Sans vouloir jeter l’opprobre sur des catégories ou des castes, les travaux scientifiques ont démontré que la taille du cerveau chez les fourmis était lié à leur fonction; celui d’une fourmi ouvrière qui a des responsabilités multi-tâches de survie de la colonie est plus important que celui de la fourmi soldat, mono-tâche à la défense du groupe. L’obéissance à un ordre demande moins de neurones!
Par contre, les Aïki-Taiso « Funakogi-undo » (mouvement du « rameur »), « Tama-no-hireburi » (vibration de l’âme) ont toujours fait partie des exercices préparatoires.
Il semblerait qu’avec la disparition du fondateur puis de ses proches disciples et du développement mondial, tous ces exercices et la mise en avant de l’importance du Ki tendent à disparaître. Non pas que les experts et enseignants manquent de Ki, mais l’évolution matérialiste du monde moderne fait que la pédagogie est réduite à une mécanique corporelle (la mode actuelle est de parler de la modification de l’utilisation du corps), au point que le mot Ki deviendrait un gros mot même au Japon ce qui est paradoxal quand on sait combien il est employé dans toutes sortes d’expression.
Un cas à part est celui de Tohei Koichi qui s’était spécialisé si l’on peut dire dans le Ki.
Autre forme de génie mais sans démarche spirituelle, magicien dans son domaine, il voulut couper ses liens avec son Maître puis avec l’Aïkikai dont il était l’instructeur en chef au point d’honorer la calligraphie « Ki » en lieu et place du portrait du fondateur. Nous n’évoquerons pas les raisons des conflits qui appartiennent à la petite histoire de l’Aïkido.
Imaginons que demain, une personnalité ait l’idée de promouvoir de l’Aïkido avec « Aï » (nous parlons d’harmonie et d’amour et non pas du cri de douleur!).
L’Aïkido, c’est trois calligraphies pour une unité comme il y a une unité dans le concept « Aïki ».
L’Aïkido est un Budo spirituel créée par un être réalisé qui a voulu transformer un art de destruction en art de construction de l’homme dans sa triple nature physique, psychique et spirituelle. Cette mutation ne s’est pas faite sans des concessions qui selon les points de vue seront jugées comme positives ou négatives. La disparition du fondateur amène toujours une évolution, de même après la disparition des proches disciples. Entre les mystifications, les manipulations et tout simplement la perte de connaissances profondes, nous sommes en droit de nous interroger sur l’avenir de l’Aïkido dans les décennies et les prochains siècles. Nous pouvons cependant rester confiant quand nous constatons la qualité de jeunes pratiquants de 15 ou 20 ans. C’est toute la responsabilité des enseignants de transmettre les fondements de la discipline tout en sachant qu’il y aura inéluctablement une évolution incessante en fonction de l’évolution de l’homme et de la société.

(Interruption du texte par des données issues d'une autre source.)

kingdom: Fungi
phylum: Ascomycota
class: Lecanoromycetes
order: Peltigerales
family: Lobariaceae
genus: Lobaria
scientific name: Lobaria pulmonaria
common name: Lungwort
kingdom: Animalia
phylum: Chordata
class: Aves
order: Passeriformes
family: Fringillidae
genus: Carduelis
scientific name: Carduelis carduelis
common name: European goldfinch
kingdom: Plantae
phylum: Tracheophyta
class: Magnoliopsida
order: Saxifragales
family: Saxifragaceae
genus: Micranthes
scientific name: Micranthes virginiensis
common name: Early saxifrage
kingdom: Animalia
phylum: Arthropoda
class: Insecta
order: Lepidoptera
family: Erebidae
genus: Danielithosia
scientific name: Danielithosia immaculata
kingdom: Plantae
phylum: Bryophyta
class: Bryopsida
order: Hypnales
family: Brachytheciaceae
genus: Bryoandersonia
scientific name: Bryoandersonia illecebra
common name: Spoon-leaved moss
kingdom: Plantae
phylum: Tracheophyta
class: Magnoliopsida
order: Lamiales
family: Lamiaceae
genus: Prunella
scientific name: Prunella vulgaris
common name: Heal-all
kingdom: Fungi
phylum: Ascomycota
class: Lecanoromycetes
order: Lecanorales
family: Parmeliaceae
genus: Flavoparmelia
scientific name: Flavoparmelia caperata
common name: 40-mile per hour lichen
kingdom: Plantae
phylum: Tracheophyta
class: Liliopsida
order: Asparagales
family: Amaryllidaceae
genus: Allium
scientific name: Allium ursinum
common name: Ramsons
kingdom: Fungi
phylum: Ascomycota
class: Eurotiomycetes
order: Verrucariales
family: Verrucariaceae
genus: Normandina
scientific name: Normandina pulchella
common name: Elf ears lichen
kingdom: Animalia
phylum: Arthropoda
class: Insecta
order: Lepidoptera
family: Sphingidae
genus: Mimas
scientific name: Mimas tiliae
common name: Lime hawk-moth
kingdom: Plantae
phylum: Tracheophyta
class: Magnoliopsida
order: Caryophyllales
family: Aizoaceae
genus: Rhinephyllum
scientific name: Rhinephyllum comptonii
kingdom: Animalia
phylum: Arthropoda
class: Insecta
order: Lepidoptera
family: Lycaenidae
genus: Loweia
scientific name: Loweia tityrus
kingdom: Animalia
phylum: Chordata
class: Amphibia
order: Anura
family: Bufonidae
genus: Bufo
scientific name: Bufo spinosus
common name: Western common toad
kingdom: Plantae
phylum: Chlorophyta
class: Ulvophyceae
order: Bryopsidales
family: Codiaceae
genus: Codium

Pourvu que la recherche de la qualité l’emporte sur le développement de la quantité…
JMT
Excellent article qui a l’avantage de remettre certaines interprétations à leur juste place.
Merci pour ce retour et votre sensibilité.
Bien amicalement,
JMT
Bonjour et bravo pour cet article auquel je ne peux que souscrire.
Pour les lecteurs, n’hésitez pas à poursuivre cette lecture ici : http://fudoshinkan.eu/coup-gueule-aikido-moderne-entre-deni-et-schizophrenie/
Merci pour vos compliments et votre partage. Je vous retourne volontiers les miens pour votre article. Il y aurait beaucoup à dire sur le plan scientifique en particulier sur les expériences au Kirlian que je pratique depuis 1980. Un jour, peut-être, dans le cadre d’une publication.